[Assigned task]: For this exercise, please find the lines in the entries that include the word "která" and copy them.

Data extracted from a collection

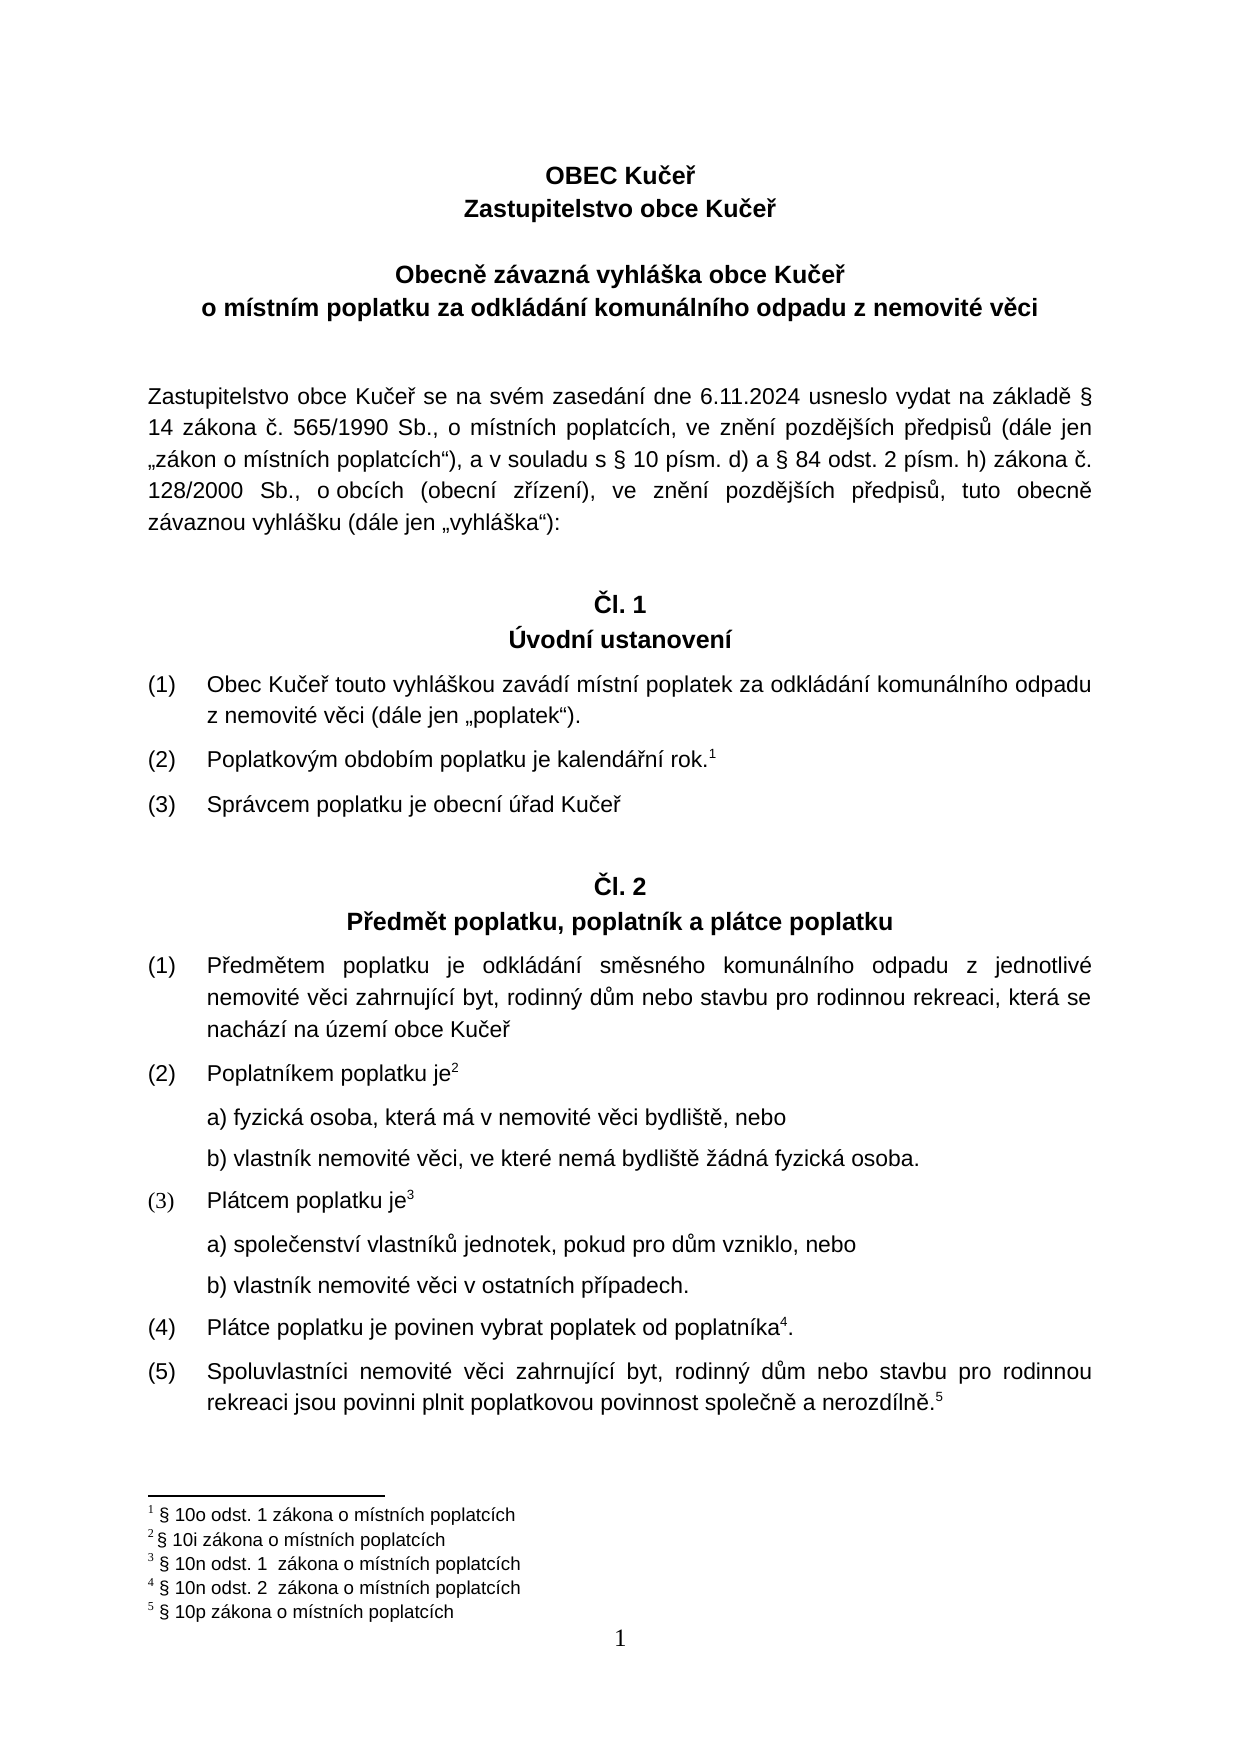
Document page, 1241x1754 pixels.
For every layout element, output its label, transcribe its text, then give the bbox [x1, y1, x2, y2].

text a) společenství vlastníků jednotek, pokud pro dům vzniklo, nebo [148, 1231, 1093, 1257]
list Předmětem poplatku je odkládání směsného komunálního odpadu z jednotlivé nemovité věci zahrnující byt, rodinný dům nebo stavbu pro rodinnou rekreaci, která se nachází na území obce Kučeř [148, 952, 1093, 1042]
text Předmět poplatku, poplatník a plátce poplatku [148, 907, 1093, 936]
text Čl. 1 [148, 590, 1093, 619]
list Plátcem poplatku je [148, 1187, 1093, 1213]
list Plátce poplatku je povinen vybrat poplatek od poplatníka. [148, 1314, 1093, 1340]
text Zastupitelstvo obce Kučeř [148, 194, 1093, 223]
text o místním poplatku za odkládání komunálního odpadu z nemovité věci [148, 293, 1093, 322]
text b) vlastník nemovité věci v ostatních případech. [148, 1272, 1093, 1299]
text b) vlastník nemovité věci, ve které nemá bydliště žádná fyzická osoba. [148, 1145, 1093, 1172]
list Obec Kučeř touto vyhláškou zavádí místní poplatek za odkládání komunálního odpadu z nemovité věci (dále jen „poplatek“). [148, 671, 1093, 729]
text Zastupitelstvo obce Kučeř se na svém zasedání dne 6.11.2024 usneslo vydat na základě § 14 zákona č. 565/1990 Sb., o místních poplatcích, ve znění pozdějších předpisů (dále jen „zákon o místních poplatcích“), a v souladu s § 10 písm. d) a § 84 odst. 2 písm. h) zákona č. 128/2000 Sb., o obcích (obecní zřízení), ve znění pozdějších předpisů, tuto obecně závaznou vyhlášku (dále jen „vyhláška“): [148, 383, 1093, 535]
list Poplatkovým obdobím poplatku je kalendářní rok. [148, 746, 1093, 773]
text Úvodní ustanovení [148, 625, 1093, 654]
text OBEC Kučeř [148, 161, 1093, 190]
text a) fyzická osoba, která má v nemovité věci bydliště, nebo [148, 1104, 1093, 1130]
list Správcem poplatku je obecní úřad Kučeř [148, 791, 1093, 817]
list Poplatníkem poplatku je [148, 1060, 1093, 1086]
text Obecně závazná vyhláška obce Kučeř [148, 260, 1093, 289]
list Spoluvlastníci nemovité věci zahrnující byt, rodinný dům nebo stavbu pro rodinnou rekreaci jsou povinni plnit poplatkovou povinnost společně a nerozdílně. [148, 1358, 1093, 1416]
text Čl. 2 [148, 872, 1093, 901]
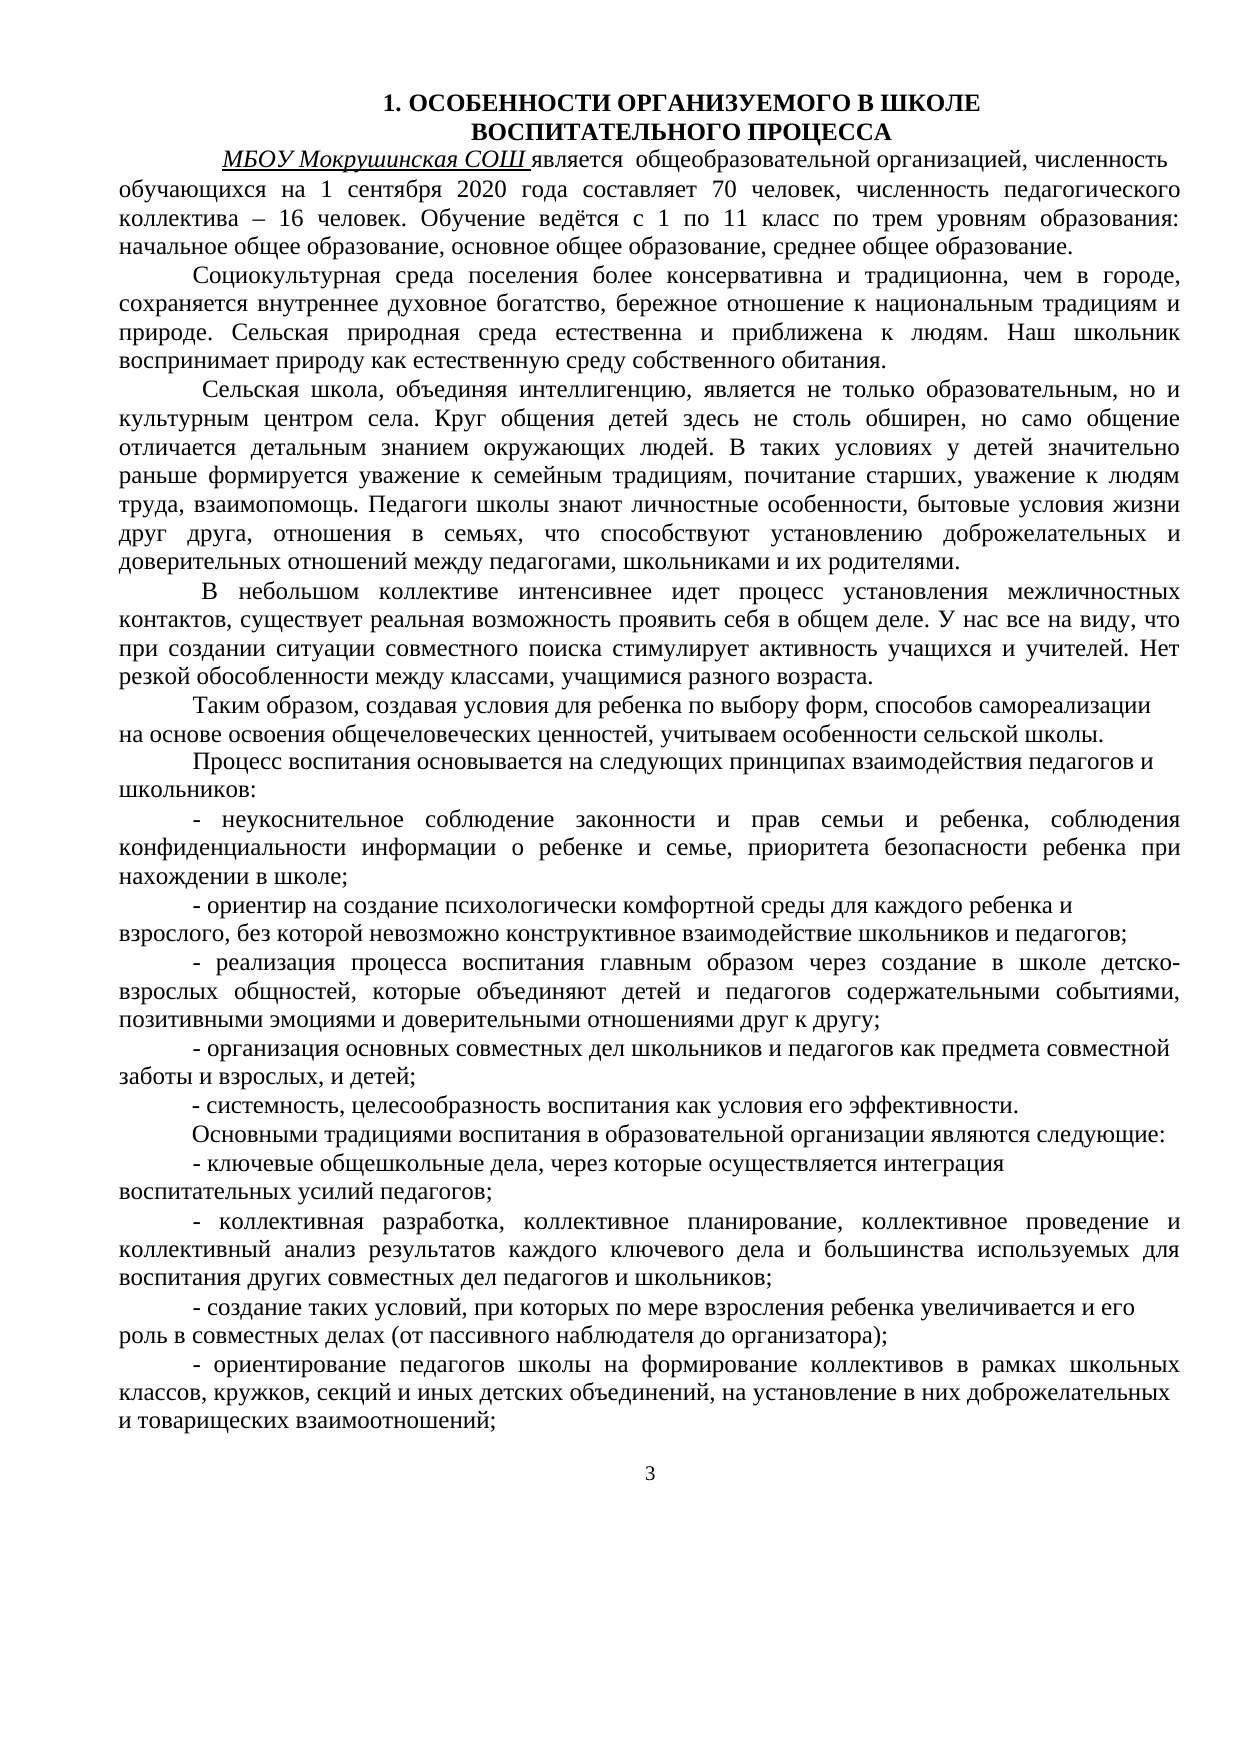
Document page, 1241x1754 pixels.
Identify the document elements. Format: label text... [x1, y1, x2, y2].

[Result of this exercise]:
list Předmětem poplatku je odkládání směsného komunálního odpadu z jednotlivé nemovité věci zahrnující byt, rodinný dům nebo stavbu pro rodinnou rekreaci, která se nachází na území obce Kučeř [148, 952, 1093, 1042]
text a) fyzická osoba, která má v nemovité věci bydliště, nebo [148, 1104, 1093, 1130]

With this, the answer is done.